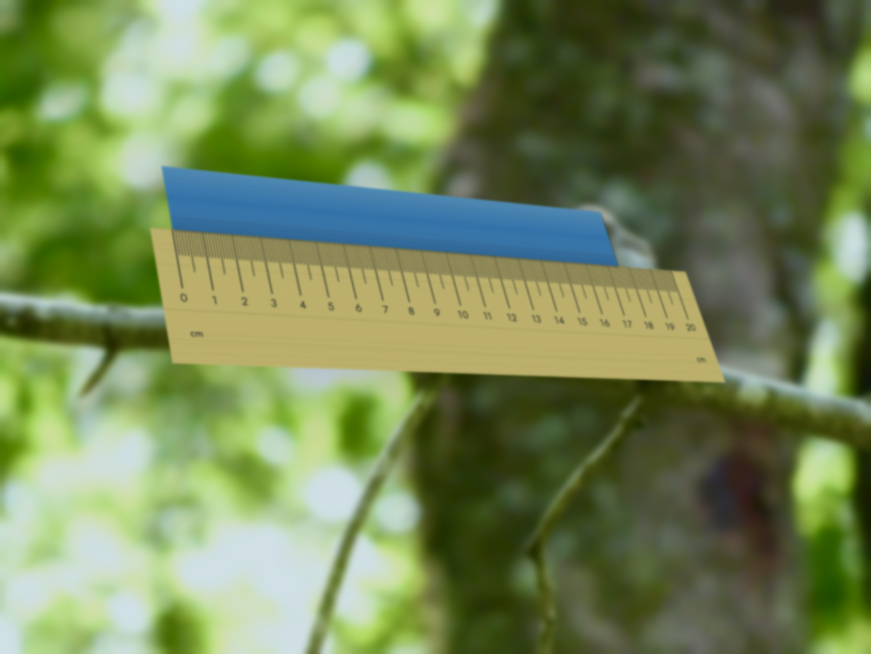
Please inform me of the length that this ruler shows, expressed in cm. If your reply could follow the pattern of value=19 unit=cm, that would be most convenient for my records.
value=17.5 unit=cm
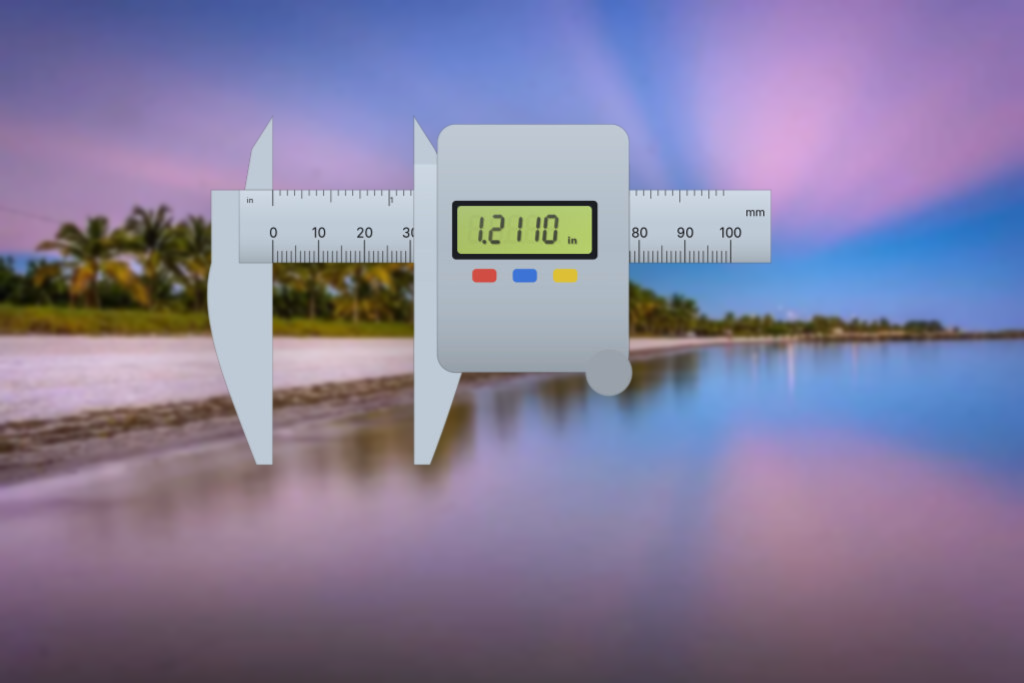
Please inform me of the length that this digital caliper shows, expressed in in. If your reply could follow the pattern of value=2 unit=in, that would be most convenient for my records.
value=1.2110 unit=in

□ □ □ □ □ □ □

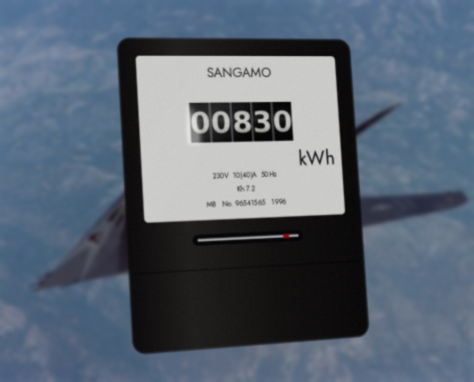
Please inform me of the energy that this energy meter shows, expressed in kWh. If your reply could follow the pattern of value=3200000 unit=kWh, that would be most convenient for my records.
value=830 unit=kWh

□ □ □ □ □ □ □

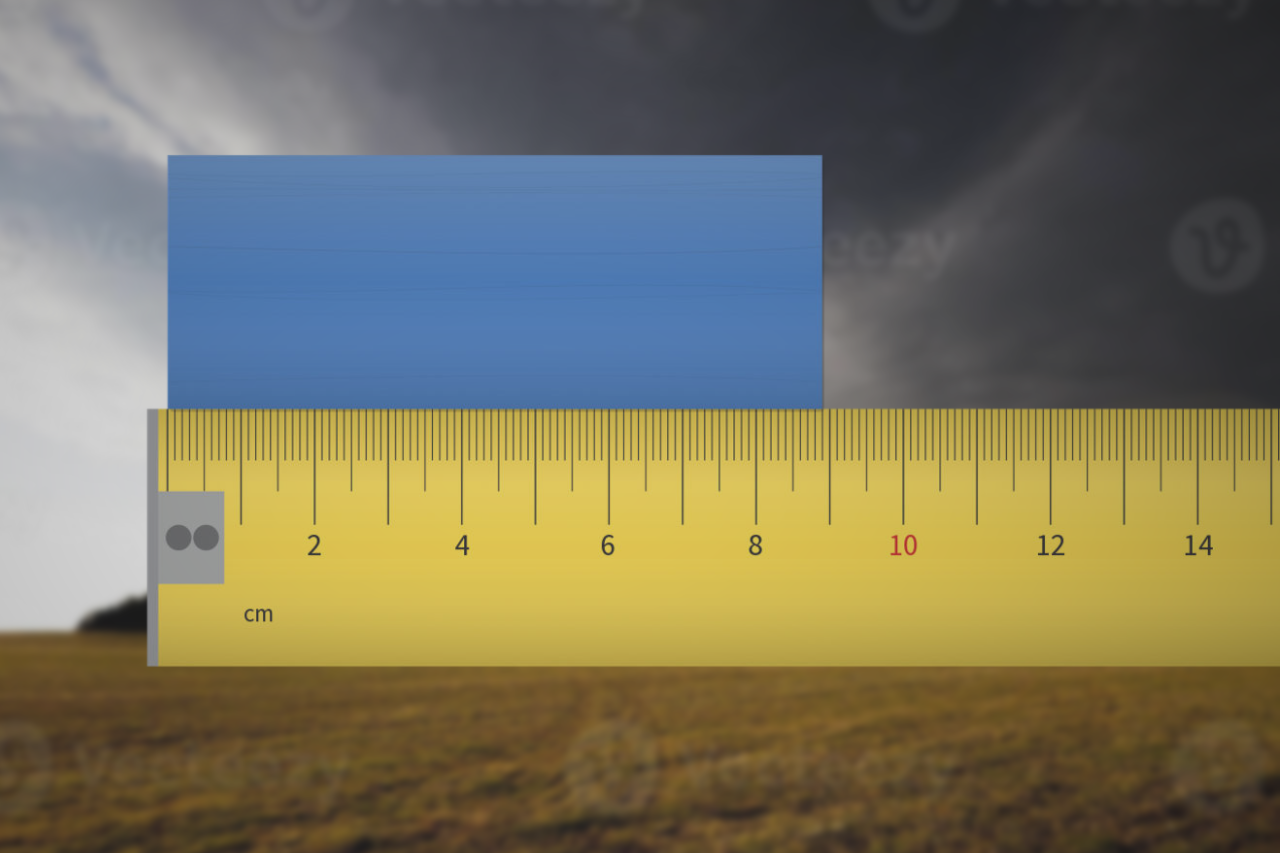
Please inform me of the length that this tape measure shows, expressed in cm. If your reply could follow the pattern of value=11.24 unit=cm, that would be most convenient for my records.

□ □ □ □ □ □ □

* [DIRECTIVE] Retype the material between the lines holding "Please inform me of the length that this ruler" and "value=17.5 unit=cm", inclusive, with no changes.

* [RESPONSE FOR THIS EXERCISE]
Please inform me of the length that this ruler shows, expressed in cm. If your reply could follow the pattern of value=19 unit=cm, that would be most convenient for my records.
value=17.5 unit=cm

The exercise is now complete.